The Role of the Surface Nano-Roughness on the Wettability Performance of Microstructured Metallic Surface Using Direct Laser Interference Patterning

Results of the work in the Laser4Fun project has been published as:

Alfredo I. Aguilar-Morales, Sabri Alamri, Bogdan Voisiat, Tim Kunze and Andrés F. Lasagni. Nano-Roughness on the Wettability Performance of Microstructured Metallic Surface Using Direct Laser Interference Patterning. Materials 2019, 12(17), 2737.

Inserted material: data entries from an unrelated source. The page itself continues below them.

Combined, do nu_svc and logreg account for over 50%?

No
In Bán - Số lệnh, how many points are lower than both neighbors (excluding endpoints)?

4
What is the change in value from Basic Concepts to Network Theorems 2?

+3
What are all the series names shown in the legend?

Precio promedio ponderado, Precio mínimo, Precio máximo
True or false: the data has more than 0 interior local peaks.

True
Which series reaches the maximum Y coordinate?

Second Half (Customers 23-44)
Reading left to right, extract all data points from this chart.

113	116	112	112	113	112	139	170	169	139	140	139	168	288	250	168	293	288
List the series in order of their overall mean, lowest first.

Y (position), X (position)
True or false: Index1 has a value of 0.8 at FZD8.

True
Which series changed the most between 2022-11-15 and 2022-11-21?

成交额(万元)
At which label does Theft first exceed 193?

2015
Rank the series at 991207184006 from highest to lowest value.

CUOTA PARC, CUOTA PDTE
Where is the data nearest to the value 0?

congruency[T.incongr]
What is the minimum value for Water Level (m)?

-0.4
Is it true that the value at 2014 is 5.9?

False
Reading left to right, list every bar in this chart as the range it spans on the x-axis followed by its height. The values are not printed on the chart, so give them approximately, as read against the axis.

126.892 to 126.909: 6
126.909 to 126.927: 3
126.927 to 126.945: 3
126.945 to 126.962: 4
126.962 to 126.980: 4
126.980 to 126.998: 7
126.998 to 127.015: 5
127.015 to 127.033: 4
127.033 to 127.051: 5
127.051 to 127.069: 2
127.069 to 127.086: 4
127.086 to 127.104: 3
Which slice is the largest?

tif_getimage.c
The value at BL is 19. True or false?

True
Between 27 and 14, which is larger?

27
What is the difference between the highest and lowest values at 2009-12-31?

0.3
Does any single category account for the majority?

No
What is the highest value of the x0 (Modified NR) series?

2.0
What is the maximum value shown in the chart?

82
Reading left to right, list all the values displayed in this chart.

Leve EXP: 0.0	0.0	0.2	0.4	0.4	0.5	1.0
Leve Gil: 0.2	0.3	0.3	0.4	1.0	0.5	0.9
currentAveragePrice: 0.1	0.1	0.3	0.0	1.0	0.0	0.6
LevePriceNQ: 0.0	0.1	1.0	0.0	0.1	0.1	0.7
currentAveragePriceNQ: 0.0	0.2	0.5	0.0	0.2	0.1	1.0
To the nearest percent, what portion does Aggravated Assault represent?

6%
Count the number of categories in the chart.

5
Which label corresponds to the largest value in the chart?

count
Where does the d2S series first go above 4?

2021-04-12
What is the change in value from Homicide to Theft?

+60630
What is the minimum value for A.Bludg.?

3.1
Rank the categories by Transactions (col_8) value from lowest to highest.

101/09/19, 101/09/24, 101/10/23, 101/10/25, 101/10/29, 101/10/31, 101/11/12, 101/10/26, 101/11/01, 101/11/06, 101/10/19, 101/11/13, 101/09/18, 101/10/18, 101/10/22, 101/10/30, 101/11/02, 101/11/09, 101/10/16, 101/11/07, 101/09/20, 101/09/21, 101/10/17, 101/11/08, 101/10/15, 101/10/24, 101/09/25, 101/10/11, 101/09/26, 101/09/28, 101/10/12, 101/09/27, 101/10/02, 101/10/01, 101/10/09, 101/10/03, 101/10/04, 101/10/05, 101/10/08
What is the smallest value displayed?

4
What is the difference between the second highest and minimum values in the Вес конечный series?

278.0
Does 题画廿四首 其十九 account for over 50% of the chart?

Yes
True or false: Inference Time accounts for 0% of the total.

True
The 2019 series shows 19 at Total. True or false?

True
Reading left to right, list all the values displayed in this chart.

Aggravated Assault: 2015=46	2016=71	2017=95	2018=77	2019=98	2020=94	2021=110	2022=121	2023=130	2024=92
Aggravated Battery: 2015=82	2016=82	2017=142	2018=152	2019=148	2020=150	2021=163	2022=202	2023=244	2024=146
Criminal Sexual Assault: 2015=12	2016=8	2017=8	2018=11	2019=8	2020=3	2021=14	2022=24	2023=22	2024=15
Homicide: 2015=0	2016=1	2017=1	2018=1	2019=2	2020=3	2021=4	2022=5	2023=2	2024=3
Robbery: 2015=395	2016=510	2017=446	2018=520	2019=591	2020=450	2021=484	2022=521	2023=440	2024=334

Superhydrophobic natural surfaces usually have multiple levels of structure hierarchy, particularly microstructures covered with nano-roughness. The multi-scale nature of such a surface reduces the wetting of water and oils, and supports self-cleaning properties. In this work, in order to broaden our understanding of the wetting properties of technical surfaces, biomimetic surface patterns were fabricated on stainless steel with single and multi-scale periodic structures using direct laser interference patterning (DLIP). Micropillars with a spatial period of 5.5 µm and a structural depth of 4.2 µm were fabricated and covered by a sub-micro roughness by using ultrashort laser pulses, thus obtaining a hierarchical geometry. In order to distinguish the influence of the different features on the wettability behavior, a nanosecond laser source was used to melt the nano-roughness, and thus to obtain single-scale patterns. Then, a systematic comparison between the single- and multi-scale structures was performed. Although, the treated surfaces showed hydrophilic behavior directly after the laser treatment, over time they reached a steady-state hydrophobic condition. However, the multi-scale structured metal showed a contact angle 31° higher than the single-scale geometry when the steady-state conditions were reached. Furthermore, the impact of the surface chemistry was investigated by energy dispersive X-ray spectroscopy (EDX) and X-ray photoelectron spectroscopy (XPS) analyses. Finally, a hydrophobizing agent was applied to the laser treated samples in order to further enhance the water contact angles and to determine the pure contribution of the surface topography. In the latter case, the multi-scale periodic microstructures reached static contact angles of 152° ± 2° and a contact angle hysteresis of only 4° ± 2°, while the single-scale structures did not show superhydrophobic behavior. These results definitely suggest that multi-scale DLIP structures in conjunction with a surface chemistry modification can promote a superhydrophobic regime.